I found that setting the "Content Border" setting to "Custom" and setting the "Top" and "Bottom" content borders to "1" solved the crash, although strangely after saving and compiling the application with the "Custom" setting in place, I found through experimentation that I was then able to change the "Custom Border" setting to "None" and compile the application and have it run normally on the second compilation.

However, changing the "Content Border" to anything other than "Autosize" resulted in dozens of "Illegal Configuration: Auto Layout on Mac OS X prior to 10.7" errors in XCode, as well as a number of "Attribute Unavailable: Values other than Autosize for Top/Bottom Content Border property on Mac OS X versions prior to 10.6" errors – all related to the the "Content Border" property (my deployment target is set to OS X 10.6 rather than 10.7). Thus the search for another solution to the error resumed, which led me to the solution detailed below. The solution I found, at least on OS X 10.7, was to set the "Content Border" of each textured window back to "Autosize" in Interface Builder and to instead override the content border settings in code (in my case by placing this code into each of my textured window's NSWindowController classes):

// windowDidLoad is called when the window has loaded but before it's displayed...
-(void)windowDidLoad
{
    // set the content border thickness to 0 for both the top and bottom window edges
    [[super window] setContentBorderThickness:0 forEdge:NSMaxYEdge]; // top border
    [[super window] setContentBorderThickness:0 forEdge:NSMinYEdge]; // bottom border

    // disable the auto-recalculation of the window's content border
    [[super window] setAutorecalculatesContentBorderThickness:NO forEdge:NSMaxYEdge];
    [[super window] setAutorecalculatesContentBorderThickness:NO forEdge:NSMinYEdge];
}

Please note that you can only set the top content border thickness on textured windows, if you try to set it either through code or through interface builder on other NSWindow types, the system will raise an exception, likely resulting in an application crash.

According to the NSWindow docs: "In a non-textured window calling setContentBorderThickness:forEdge: passing NSMaxYEdge will raise an exception.
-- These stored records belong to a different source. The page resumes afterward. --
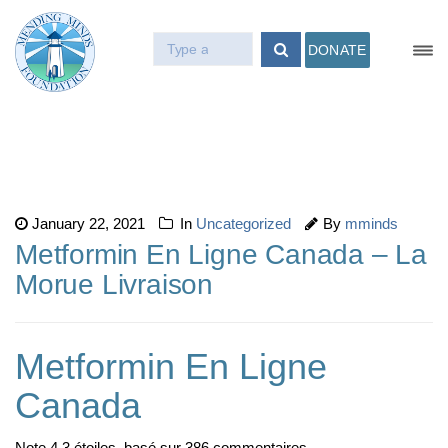
DONATE
January 22, 2021
In
Uncategorized
By
mminds
Metformin En Ligne Canada – La
Morue Livraison
Metformin En Ligne
Canada
Note
4.3
étoiles, basé sur
386
commentaires.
It is only valid to set the content border thickness of the top edge in a textured window."

As the gradient issue does indeed seem to be a new bug in OS X 10.7's rendering of "Textured" windows, it may be wise to modify any code that overrides content borders so that such code is only executed on systems running OS X 10.7 (and possibly future OS X releases if the issue remains unfixed in Mountain Lion).
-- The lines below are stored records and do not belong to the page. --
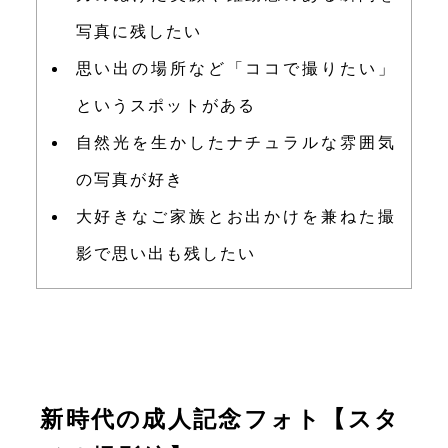
写真に残したい
思い出の場所など「ココで撮りたい」
というスポットがある
自然光を生かしたナチュラルな雰囲気
の写真が好き
大好きなご家族とお出かけを兼ねた撮
影で思い出も残したい
新時代の成人記念フォト【スタ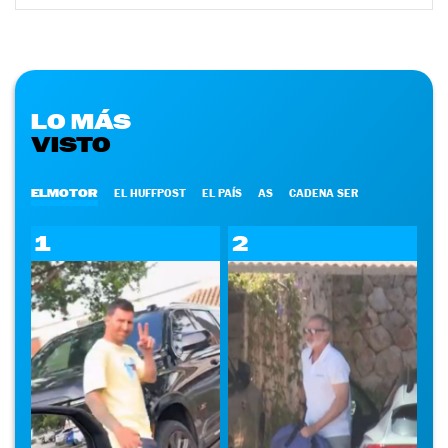
LO MÁS
VISTO
ELMOTOR
EL HUFFPOST
EL PAÍS
AS
CADENA SER
1
2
I hope this post is useful, this bug was truly confounding, and took much longer than I had hoped to solve. As there seems to be such sparse documentation of the issue, I felt it was worth the time to post my findings in the hopes that it saves others time and hopefully gives the issue more exposure and keywords to be found with through online search.

Thanks must go to cocoahero, as without their answer, I and many others would still be struggling to solve this issue.